- **PAGE EXTRACT**:

It seems moot to quibble about small/sharing plates when people have been eating thalis since, say, 3000 BC. But the inevitable declaration that “they come out when they’re ready” – maybe you could time it so they’re not all ready at once, you find yourself thinking – was inevitably annoying. Though we liked having a variety of dishes on the table – we just could have done with a bigger table. Which is the story of my life, really.

'old monk rum pudding' at Gunpowder
We're gonna need a bigger table: 'old monk rum pudding' at Gunpowder

As for the food, I don’t have any negatives to speak of. It’s a tiny bit odd to serve pulled duck with uthappam (a spongy rice and lentil pancake) as if it were a taco or a bao, given that uthappam is associated with the largely vegetarian south; similarly, a plate of meltingly tender pork ribs with “tamarind katchumber” felt out of place – though the dish claims inspiration from the remote province of Nagaland, which, as well as being home to the world’s hottest chillies, has a Christian, and so I suppose porcivorous, majority.

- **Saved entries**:
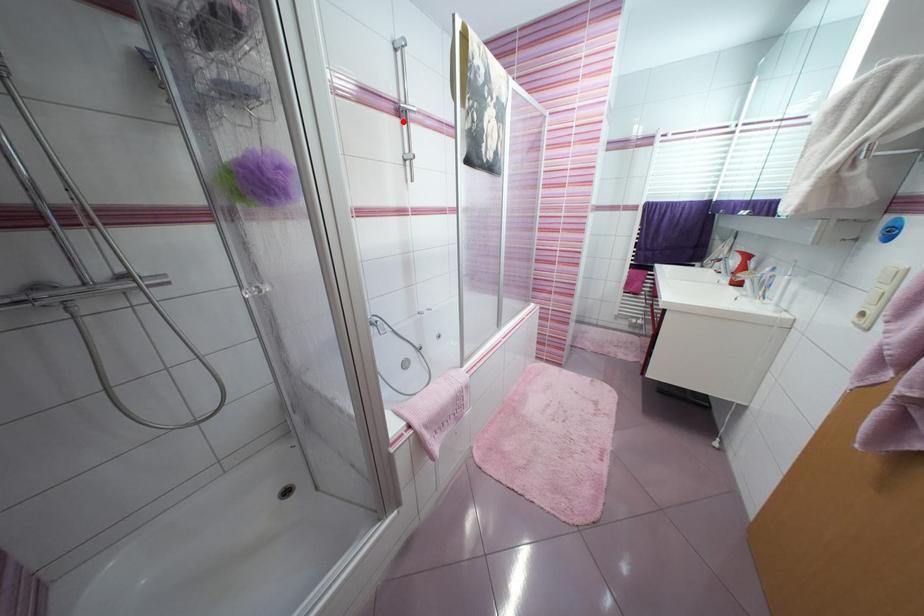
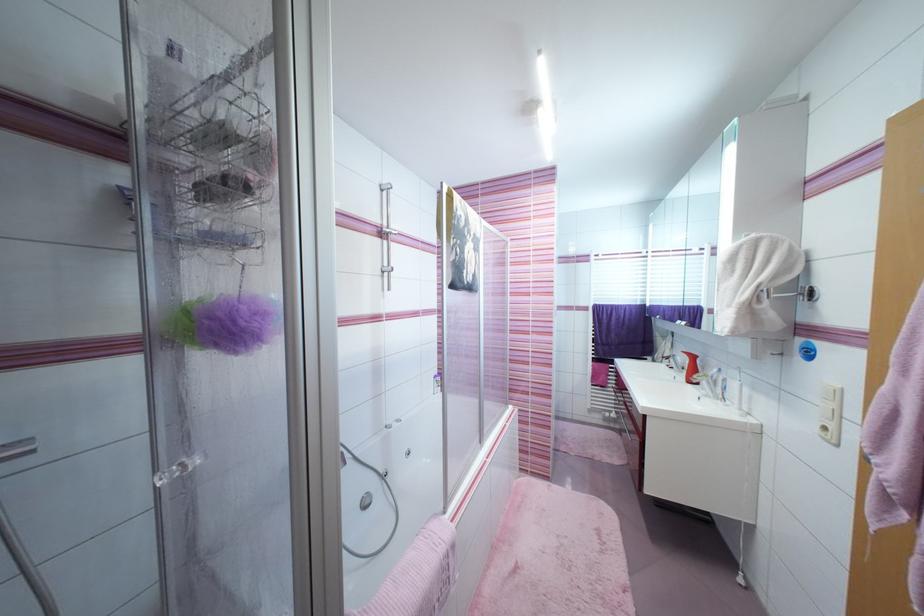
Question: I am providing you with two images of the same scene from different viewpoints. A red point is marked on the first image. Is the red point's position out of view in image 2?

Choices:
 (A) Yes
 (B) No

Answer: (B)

- **WHAT TO DO**:
**1.** Please write out the saved entries word for word, every line of them, but leave the pictures out.
**2.** Continue the Gunpowder restaurant review from its last sentence.

- **WRITTEN RESPONSES**:
**1.**
Question: I am providing you with two images of the same scene from different viewpoints. A red point is marked on the first image. Is the red point's position out of view in image 2?

Choices:
 (A) Yes
 (B) No

Answer: (B)

**2.**
But this sense of, if not quite fusion, then a definite dialogue between the traditions of the subcontinent and the wider world, or the wider world as refracted through the London restaurant scene of the late 2010s, seemed exciting and admirable – and there was plenty of “authenticity” on display as well, if that’s what floats your kettuvallam, from the fragrant and beautifully presented pulao to a southern-style dry beef curry “fry” with green peppers.

There was even a nod to the Ten Commandments of the Curry Marketing Board in the form of a thicket of broccoli, charred but fresh-tasting, bathed in a pool of what looked and tasted not unlike a classic tikka masala  with all the notes of its flavour somehow picked out, separated, amplified and put together again, still themselves but somehow better, like a Dolby surround sound demo at the cinema.